• [Passage]
※ ※ ※

Electrical – How much solar can I get, and when/why would it require digging up the street

electricalsolar-panels

I recently got a couple of estimates for getting solar panels installed on our roof. (I am in Southern California.)

The first installer recommended that we get 8kW of solar, and he said it would be no problem to install.

The second installer said that the maximum amount of solar we could get is 4kW. He said that if we wanted more than 4kW of solar, this would require upgrading the wires from our house to the electric company (from 100 Amp to 200 Amp) and that doing so would be expensive and would require digging up the street to lay the new wires.

Any idea what the second installer is talking about? I don't understand why that would be needed, because if electricity is flowing from the power company to us, the amperage shouldn't be any more than it is currently. And if electricity is flowing from us to the power company, the amperage shouldn't be more than 33.3 Amps. (8kW at 240V.)

Additional information:

  • Our utility is Southern California Edison. (I called them to ask about this, but they said they know nothing about solar, and that we should consult with the installer.)

※ ※ ※

• [Given data]
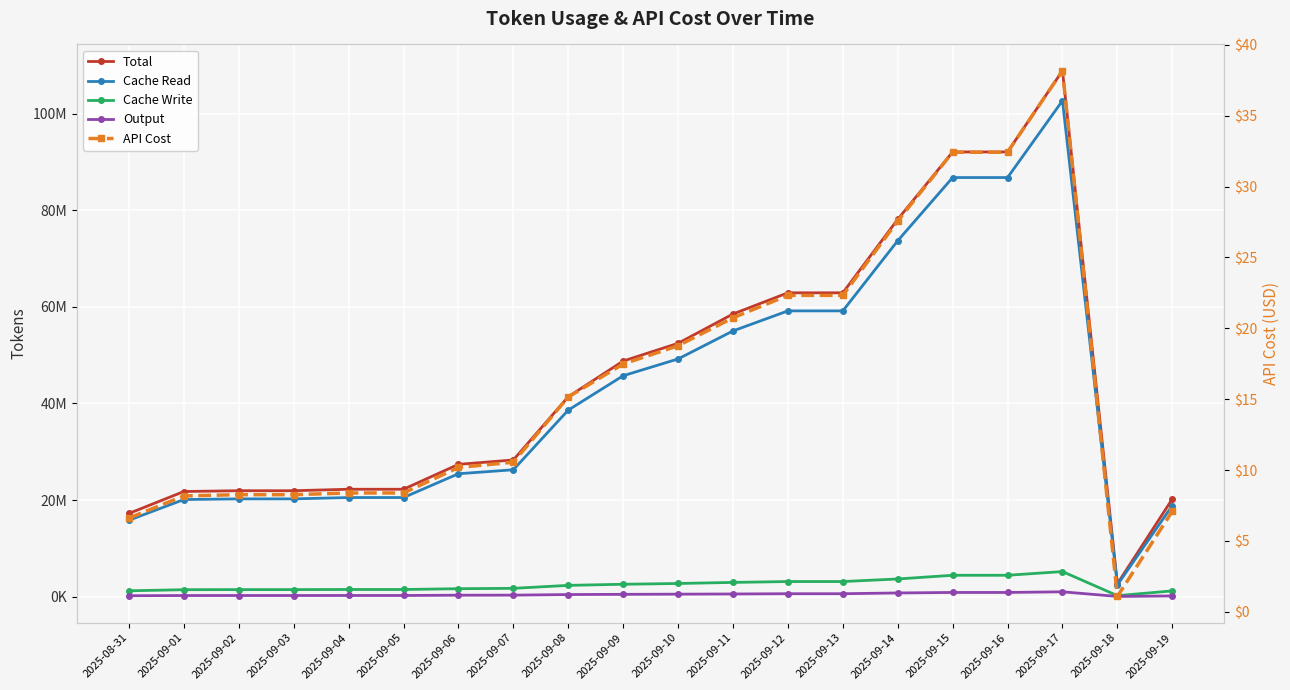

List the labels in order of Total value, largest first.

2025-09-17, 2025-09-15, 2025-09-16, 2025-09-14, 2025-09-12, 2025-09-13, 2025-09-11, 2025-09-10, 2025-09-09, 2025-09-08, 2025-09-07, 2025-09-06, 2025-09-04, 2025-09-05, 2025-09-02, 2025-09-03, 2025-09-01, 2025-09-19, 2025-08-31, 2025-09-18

※ ※ ※

• [Tasks and exercises]
#1 Decide whether each statement agrees with the post about solar panels: (a) the first installer recommended 8kW of solar; (b) the second installer said upgrading the wires would be inexpensive; (c) the utility told the writer to consult with the installer. Answer yes or no for each, and quote the words of the post that settle it.
#2 Set down word for word everything in the post about solar panels from "The first installer" down to "(8kW at 240V.)".
#3 Carry the post about solar panels further, starting from its last line.
The data is not needed for anything here.

• [Your responses]
#1
(a) Yes: "The first installer recommended that we get 8kW of solar"
(b) No: "doing so would be expensive"
(c) Yes: "we should consult with the installer"

#2
The first installer recommended that we get 8kW of solar, and he said it would be no problem to install.

The second installer said that the maximum amount of solar we could get is 4kW. He said that if we wanted more than 4kW of solar, this would require upgrading the wires from our house to the electric company (from 100 Amp to 200 Amp) and that doing so would be expensive and would require digging up the street to lay the new wires.

Any idea what the second installer is talking about? I don't understand why that would be needed, because if electricity is flowing from the power company to us, the amperage shouldn't be any more than it is currently. And if electricity is flowing from us to the power company, the amperage shouldn't be more than 33.3 Amps. (8kW at 240V.)

#3
  • Both installers said that the breaker panel would need to be upgraded from 100A to 200A. But only the second installer said that we would need to upgrade the connection to the utility (and thus dig up the street). The first installer made it sound like our panel could have 200A internal capacity, and still just have a 100A connection to the utility.

Here is a picture of our panel. (The breaker labeled "SPA" is actually the air conditioner. The previous owners had a spa, but they removed it. This breaker was unused, so when we had central air conditioning installed, we used the breaker for the air conditioning instead.)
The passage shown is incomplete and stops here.